Chatham House: Oil Prices Threaten GCC ‘Political-Economic Bargain’

Chatham House: Oil Prices Threaten GCC ‘Political-Economic Bargain’

Cuts in public spending, the widespread introduction of taxation and rising levels of unemployment are set to hit Bahrain over the coming decade, said a report citing the UK-based international think tank Chatham House.

Independent policy institute Chatham House, the Royal Institute of International Affairs, has warned in its latest report “Future Trends in the Gulf” that declining oil revenues and burgeoning populations across the GCC will fuel drastic changes in the near future, reported the Gulf Daily News, our sister publication.

The “implicit bargain between society and state” is under strain across the Gulf, it noted, adding that “Bahrain and Oman are faced with the most immediate economic pressure on their ability to sustain [this bargain]”.

“Oman and Bahrain have already been faced with declining oil revenue, whereas Saudi Arabia has nearly eight decades of oil production at current rates, and Abu Dhabi could cover the costs of some eight years of government spending through its sovereign wealth fund alone,” said the report.

“However, none of these states can afford to keep increasing public spending in the way to which their economies and societies have become accustomed in the last decade of high oil prices,” the report added.

Preparing for the “post-oil era” is an absolute must for all GCC states, the report warns, especially as many natural resources that the region has relied on for the past half century are predicted to run dry within the lifetime of children born today.

“All GCC states have long-term plans envisaging a transition to a post-oil economy, developing a mix of energy-intensive and knowledge-based industries, employing more nationals in the private sector, and considering the introduction of taxation,” said the report.

Yet, recent trends have suggested a “return to short-termist policies”, according to Chatham House, with the GCC making new public spending commitments worth $150 billion, or 12.8% of GDP, in 2011 alone – which creates “unsustainable expectations of lifestyle and wealth”.

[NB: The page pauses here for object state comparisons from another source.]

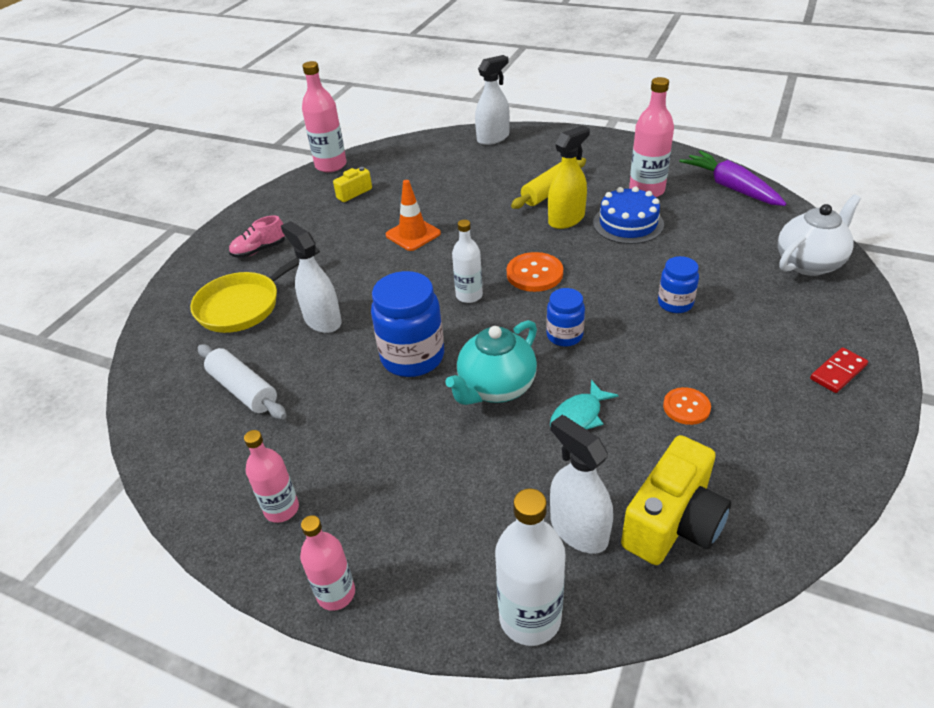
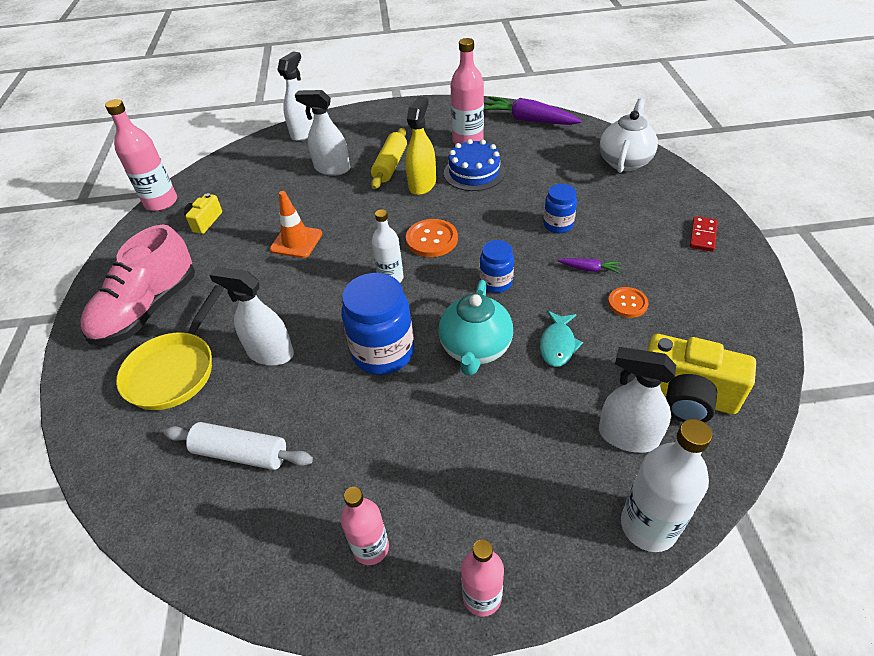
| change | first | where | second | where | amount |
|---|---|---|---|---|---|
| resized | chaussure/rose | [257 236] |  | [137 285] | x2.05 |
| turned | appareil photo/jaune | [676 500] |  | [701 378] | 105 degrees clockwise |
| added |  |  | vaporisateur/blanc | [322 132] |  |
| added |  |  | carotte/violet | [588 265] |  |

“The large numbers of recent graduates in the Gulf, who have grown up during an economic boom, typically expect either public sector jobs or well-paid, high-status private sector jobs,” said the report.

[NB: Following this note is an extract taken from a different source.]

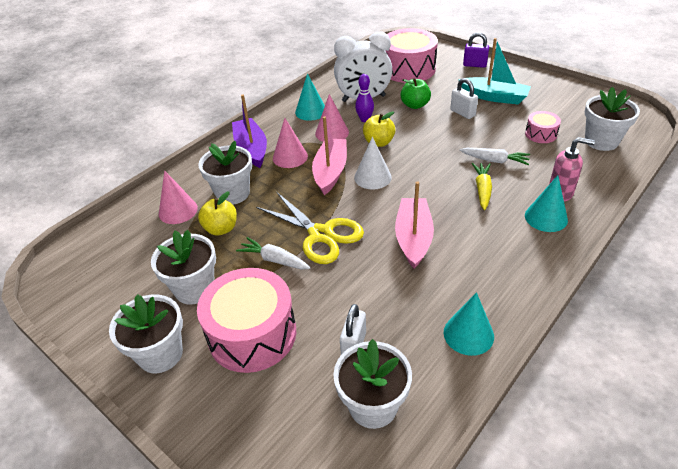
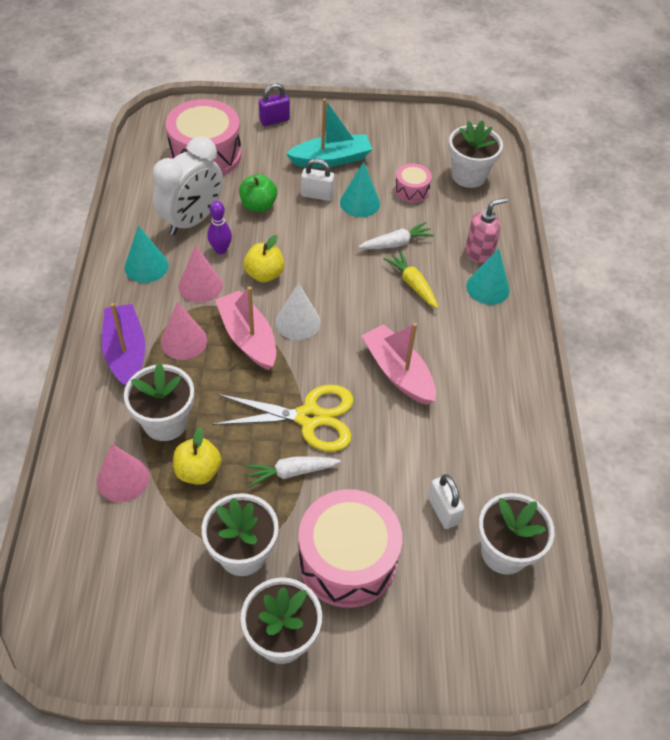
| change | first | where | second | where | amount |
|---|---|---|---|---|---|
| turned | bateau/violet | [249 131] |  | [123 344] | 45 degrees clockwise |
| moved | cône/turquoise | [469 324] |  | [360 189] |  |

“For now, such expectations are more easily met in the wealthiest countries with the smallest populations – Qatar and the UAE – but in Saudi Arabia, Oman and Bahrain, salary expectations and unemployment are already causing problems.”

With this in mind, the report predicts that “politics in the GCC states will be significantly transformed in the coming decade”.

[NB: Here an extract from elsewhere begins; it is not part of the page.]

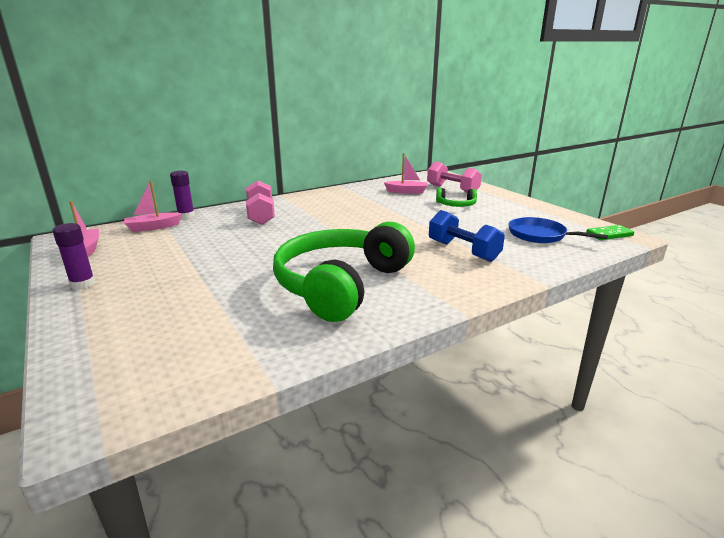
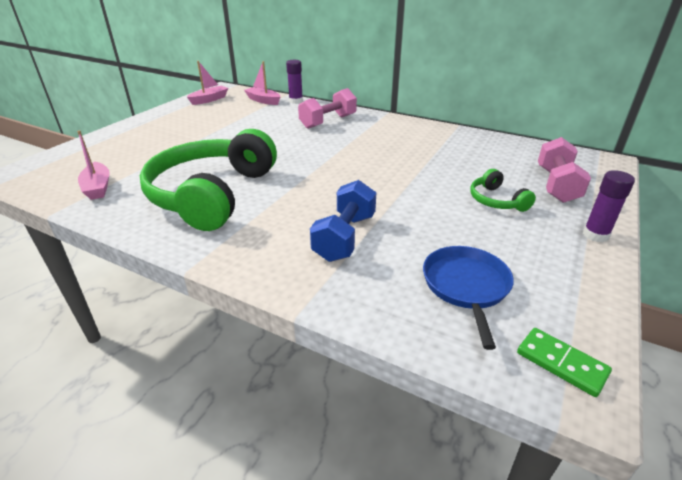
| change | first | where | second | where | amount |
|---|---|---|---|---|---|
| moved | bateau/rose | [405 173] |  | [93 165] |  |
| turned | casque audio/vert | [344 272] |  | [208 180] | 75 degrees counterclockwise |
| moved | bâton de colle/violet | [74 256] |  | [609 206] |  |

“Generational change, with 60% of the population under the age of 30, is placing strain on traditional political structures,” said the report.

“The revenues from energy resources are not sufficient to sustain the current political-economic bargain in the medium to long term – three of the six GCC countries need oil at $100 per barrel in order to balance their budgets, and, crucially, these ‘break-even’ prices are rising as population growth adds to public-sector wage and subsidy bills,” it added.

Addressing the growing expectations of Gulf populations- – both citizens and non-indigenous residents – and providing greater opportunities for them to take part in designing their future should be “core elements of the region’s security”, recommended the report.

“Curbing fiscal spending will be a pressing concern in the next five to ten years, and the need to diversify away from oil will require long-term transformations of the economy and education system,” it stated.

“Governments, opposition groups and civil society – as well as international allies – need to engage constructively in addressing the full implications of these complex challenges,” the report added.